L’accueil du roi fut plus significatif encore. Il arrivait à cheval, tout mouillé et tout crotté, de la ville de Montmédy, prise le jour même aux Espagnols (7 août 1657). Sa mère lui dit : « Voici une demoiselle que je vous présente, et qui est bien fâchée d’avoir été méchante ; elle sera bien sage à l’avenir. » Le jeune roi se contenta de rire, et répondit en parlant du siège de Montmédy. Mademoiselle repartit néanmoins de Sedan avec des pensées très riantes : elle s’était figuré lire dans tous les yeux qu’on allait la marier au frère du roi, le petit Monsieur. Il avait dix-sept ans ; elle en avait trente et beaucoup de cheveux blancs.

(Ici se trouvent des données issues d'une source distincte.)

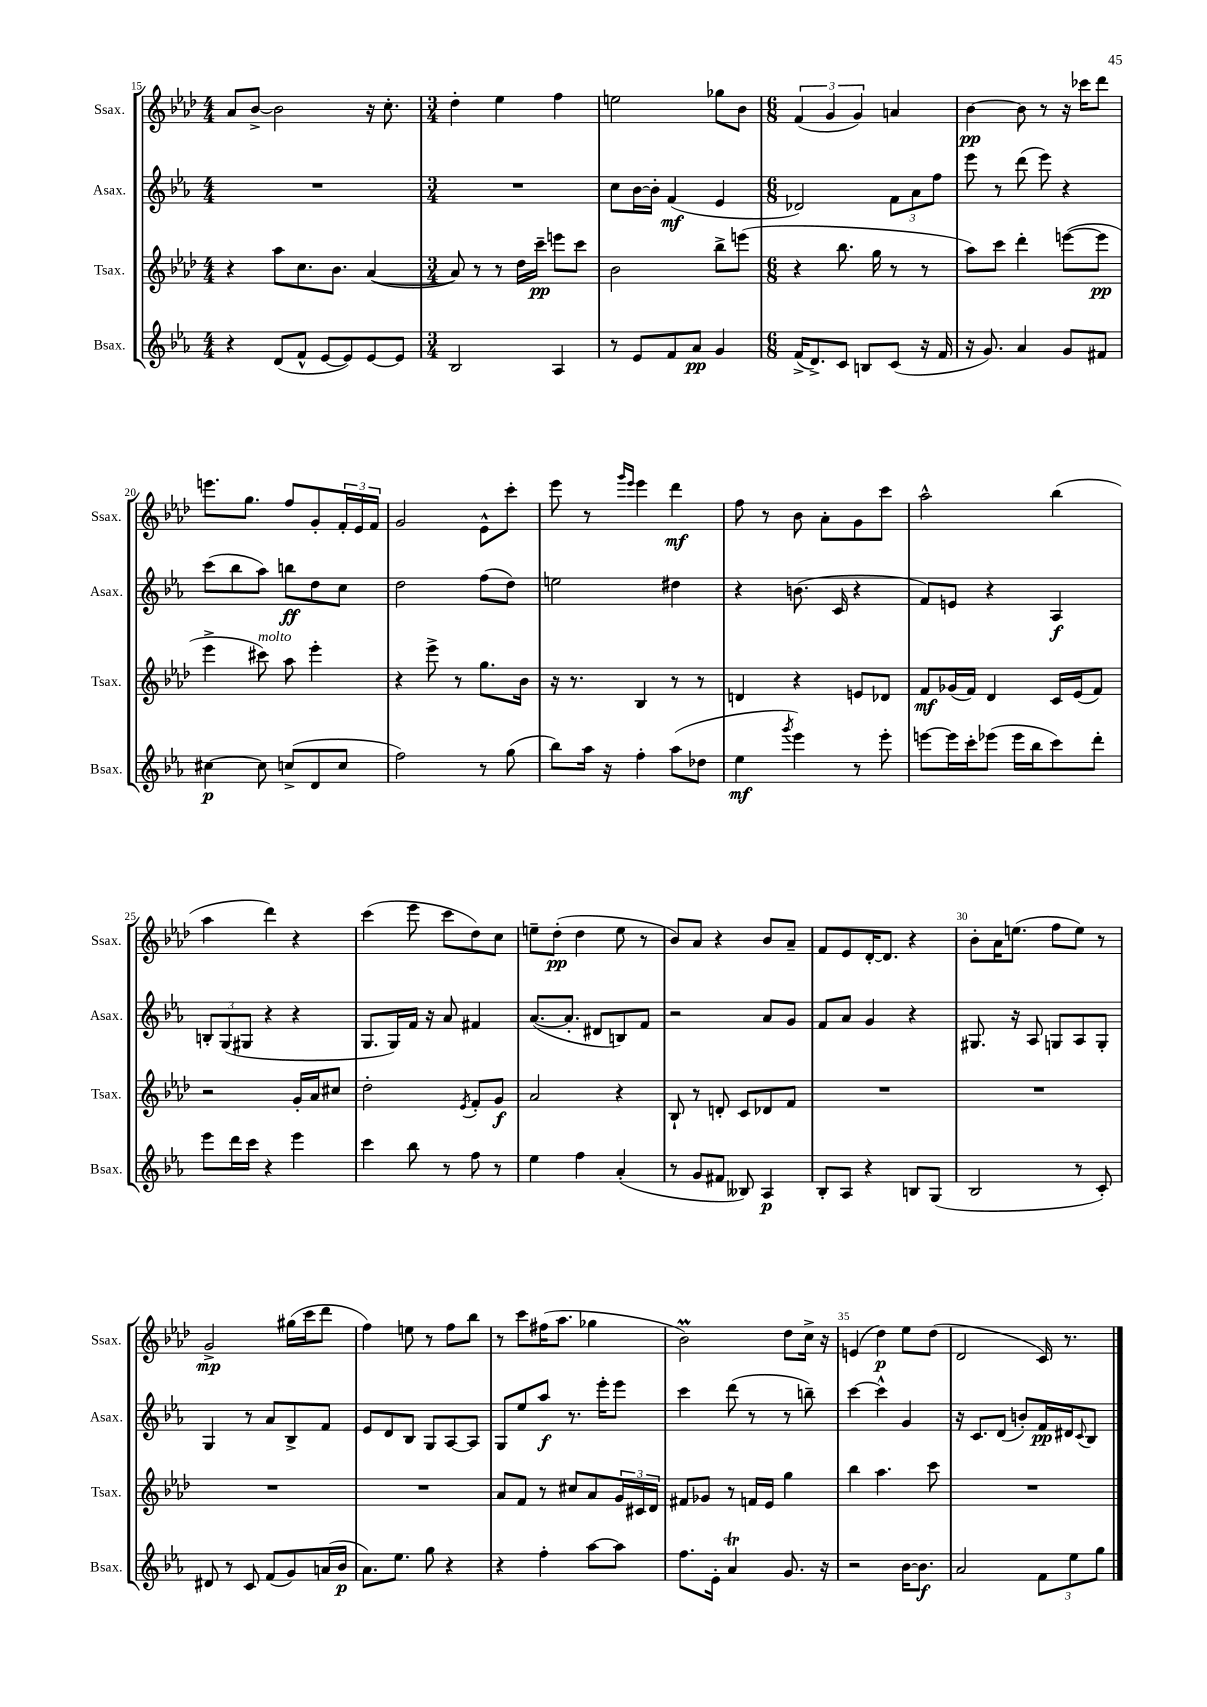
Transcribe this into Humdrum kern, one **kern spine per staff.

**kern	**kern	**kern	**kern
*staff4	*staff3	*staff2	*staff1
*clefG2	*clefG2	*clefG2	*clefG2
*k[b-e-a-]	*k[b-e-a-d-]	*k[b-e-a-]	*k[b-e-a-d-]
*M4/4	*M4/4	*M4/4	*M4/4
4r	4r	1r	8a-/L
.	.	.	[8b-^/J
(8d/L	8aa-\L	.	2b-\]
8f^^/J	8.cc\	.	.
[8e-/L	.	.	.
.	8.b-\J	.	.
8e-/])	.	.	.
[8e-/	([4a-/	.	16r
.	.	.	8.cc'\
8e-/]J	.	.	.
=	=	=	=
*M3/4	*M3/4	*M3/4	*M3/4
2B-/	8a-/])	2.r	4dd-'\
.	8r	.	.
.	8r	.	4ee-\
.	16dd-\LL	.	.
.	16ccc~\JJ	.	.
4A-/	8eee\L	.	4ff\
.	8ccc\J	.	.
=	=	=	=
8r	2b-\	8cc\L	2ee\
8e-/L	.	[16b-\L	.
.	.	16b-'\]JJ	.
8f/	.	(4f/	.
8a-/J	.	.	.
4g/	8bb-^\L	4e-/	8gg-\L
.	(8eee\J	.	8b-\J
=	=	=	=
*M6/8	*M6/8	*M6/8	*M6/8
(16f^/LK	4r	2d-/)	(6f/
8.d^/)	.	.	.
.	.	.	6g/
8c/J	8.bb-\	.	.
.	.	.	6g/)
8B/L	.	.	.
.	16gg\	.	.
(8c/J	8r	12f\L	4a/
.	.	12a-\	.
16r	8r	.	.
.	.	12ff\J	.
16f/	.	.	.
=	=	=	=
16r	8aa-\L)	8eee-\	[4b-\
8.g/)	.	.	.
.	8ccc\J	8r	.
4a-/	4ddd-'\	(8ddd\	8b-\]
.	.	8eee-\)	8r
8g/L	([8eee\L	4r	16r
.	.	.	16ccc-\LK
8f#/J	8eee\]J	.	8ddd-\J
=	=	=	=
[4cc#\	4eee-^\	(8ccc\L	8.eee\L
.	.	8bb-\	.
.	.	.	8.gg\J
8cc#\]	8ccc#\)	8aa-\J)	.
(8cc^/L	8aa-\	8bb\L	8ff/L
8d/	4eee-'\	8dd\	8g'/
8cc/J	.	8cc\J	24f'/L
.	.	.	24e-/
.	.	.	24f/JJ
=	=	=	=
2ff\)	4r	2dd\	2g/
.	8eee-^\	.	.
.	8r	.	.
8r	8.gg\L	(8ff\L	8e-^^\L
(8gg\	.	8dd\J)	8ccc'\J
.	16b-\Jk	.	.
=	=	=	=
8bb-\L)	16r	2ee\	8eee-\
.	8.r	.	.
16aa-\Jk	.	.	8r
16r	.	.	.
.	.	.	16qqggg/LL
.	.	.	16qqeee-/JJ
4ff'\	4B-/	.	4eee-\
(8aa-\L	8r	4dd#\	4ddd-\
8dd-\J	8r	.	.
=	=	=	=
4ee-\	4d/	4r	8ff\
.	.	.	8r
8qggg/	.	.	.
4eee-\)	4r	(8.b\	8b-\
.	.	.	8a-'\L
.	.	16c/	.
8r	8e/L	4r	8g\
8eee-'\	8d-/J	.	8ccc\J
=	=	=	=
[8eee\L	8f/L	8f/L)	2aa-^^\
16eee\]L	(16g-/L	8e/J	.
16ccc'\J	16f/JJ)	.	.
(8eee-\J	4d-/	4r	.
16eee-\LL	.	.	.
16bb-\J	.	.	.
8ccc\)	16c/LL	4A-/	(4bb-\
.	(16e-/J	.	.
8ddd'\J	8f/J)	.	.
=	=	=	=
8eee-\L	2r	12B'/L	4aa-\
.	.	(12G/	.
16ddd\L	.	.	.
.	.	12G#/J	.
16ccc\JJ	.	.	.
4r	.	4r	4ddd-\)
4eee-\	16g'/LL	4r	4r
.	16a-/J	.	.
.	8cc#/J	.	.
=	=	=	=
4ccc\	2dd-'\	8.G/L	(4ccc\
.	.	16G/L)	.
8bb-\	.	16f/JJ	8eee-\
.	.	16r	.
8r	.	8a-/	8ccc\L
.	8qe-/	.	.
8ff\	8f'/L	4f#/	8dd-\)
8r	8g/J	.	8cc\J
=	=	=	=
4ee-\	2a-/	([8.a-/L	8ee~\L
.	.	.	(8dd-'\J
.	.	8.a-'/]J	.
4ff\	.	.	4dd-\
.	.	8d#/L	.
(4a-'/	4r	8B/)	8ee\
.	.	8f/J	8r
=	=	=	=
8r	8B-`/	2r	8b-/L)
8g/L	8r	.	8a-/J
8f#/J	8d'/	.	4r
8B--/)	8c/L	.	.
4A-/	8d-/	8a-/L	8b-/L
.	8f/J	8g/J	8a-~/J
=	=	=	=
8B-'/L	2.r	8f/L	8f/L
8A-/J	.	8a-/J	8e-/
4r	.	4g/	[16d-'/K
.	.	.	8.d-/]J
8B/L	.	4r	4r
(8G/J	.	.	.
=	=	=	=
2B-/	2.r	8.G#/	8b-'\L
.	.	.	16a-\K
.	.	16r	(8.ee\J
.	.	8A-/	.
.	.	8G/L	8ff\L
8r	.	8A-/	8ee\J)
8c'/)	.	8G'/J	8r
=	=	=	=
8d#/	2.r	4G/	2g^/
8r	.	.	.
8c/	.	8r	.
(8f/L	.	8a-/L	.
8g/)	.	8B-^/	(16gg#\LL
.	.	.	16ccc\J
(16a/L	.	8f/J	8ddd-\J
16b-/JJ	.	.	.
=	=	=	=
8.a-\L)	2.r	8e-/L	4ff\)
.	.	8d/	.
8.ee-\J	.	.	.
.	.	8B-/J	8ee\
8gg\	.	8G/L	8r
4r	.	[8A-/	8ff\L
.	.	8A-/]J	8bb-\J
=	=	=	=
4r	8a-/L	8G/L	8r
.	8f/J	8ee-/	8ccc\L
4ff'\	8r	8aa-/J	(16ff#\K
.	.	.	8.aa-\J
.	8cc#/L	8.r	.
[8aa-\L	8a-/	.	4gg-\
.	.	16eee-'\LK	.
8aa-\]J	24g/L	8eee-\J	.
.	24c#/	.	.
.	24d-/JJ	.	.
=	=	=	=
8.ff\L	8f#/L	4ccc\	2b-\)
.	8g-/J	.	.
16e-'\Jk	.	.	.
4a-/	8r	(8ddd\	.
.	16f/LL	8r	.
.	16e-/JJ	.	.
8.g/	4gg\	8r	8dd-\L
.	.	8bb~\)	16cc^\Jk
16r	.	.	16r
=	=	=	=
2r	4bb-\	[4ccc\	(4e/
.	4.aa-\	4ccc^^\]	4dd-\)
[16b-\LK	.	4g/	8ee-\L
8.b-\]J	.	.	.
.	8ccc\	.	(8dd-\J
=	=	=	=
2a-/	2.r	16r	2d-/
.	.	8.c/L	.
.	.	(8d/J	.
.	.	8b'/L)	.
12f\L	.	16f/L	16c/)
.	.	16d#/J	8.r
12ee-\	.	.	.
.	.	8qqc/	.
.	.	8B-/J	.
12gg\J	.	.	.
==	==	==	==
*-	*-	*-	*-
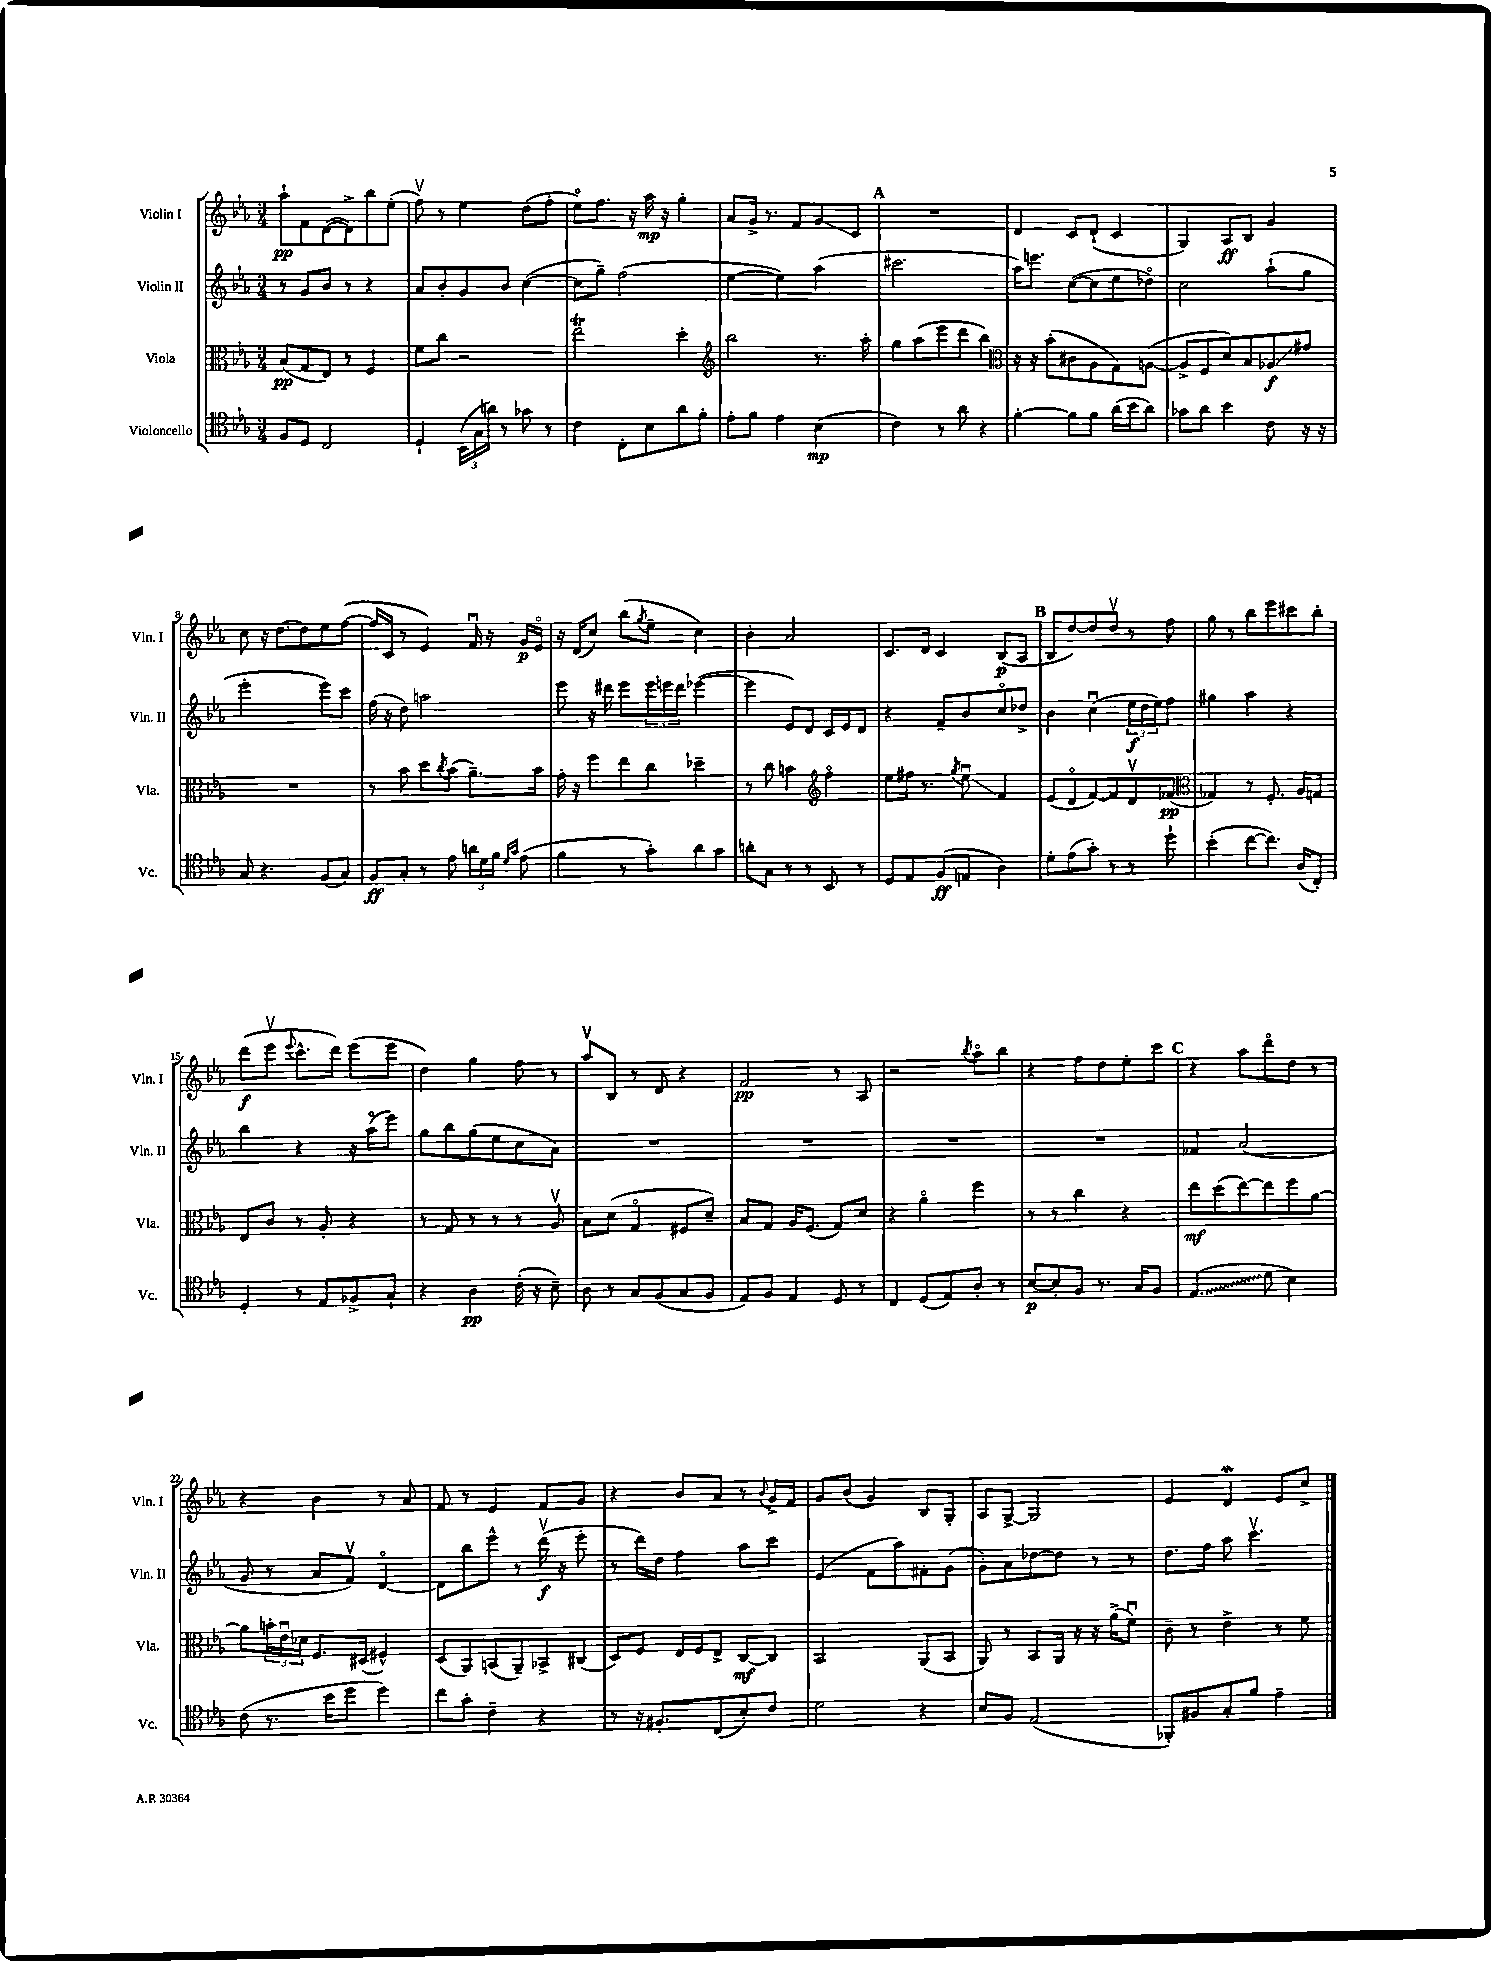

Encore quelques mois d’une demi-retraite, et la Grande Mademoiselle, tolérée sinon pardonnée, ne devait plus bouger de la Cour pendant les années de transition où se prépara le gouvernement personnel de Louis XIV. Un nouveau régime allait naître, et un nouveau monde avec lui. On les voyait de jour en jour se dessiner, reléguant dans l’ombre du passé le vieil esprit d’indépendance et étouffant les aspirations confuses du pays vers quelques libertés légales. Mazarin incarnait ce grand mouvement politique. A la veille de disparaître, ce ministre impopulaire était devenu tout en France.


I

Il était le maître ; personne ne songeait plus à lui résister ; mais on continuait de l’exécrer et l’on n’arrivait pas à l’admirer. La France n’ayant alors ni journaux, ni débats parlementaires, la politique étrangère de Mazarin, qui lui fait tant d’honneur à nos yeux, restait fort mal connue, même à Paris. Ainsi s’explique que sa gloire ait été en grande partie posthume. Elle a grandi à mesure que l’on a pu le juger sur pièces, d’après les documens enfermés dans nos archives nationales ou dans celles des autres pays. Ses correspondances ont mis au jour un si beau génie diplomatique, que les historiens, avec beaucoup de raison, ont laissé au second plan les vilains côtés de l’homme, ses petitesses, pour appuyer sur les services du ministre.

  1. Mémoires de M Mlle Montpensier, — Mémoires de Montglat.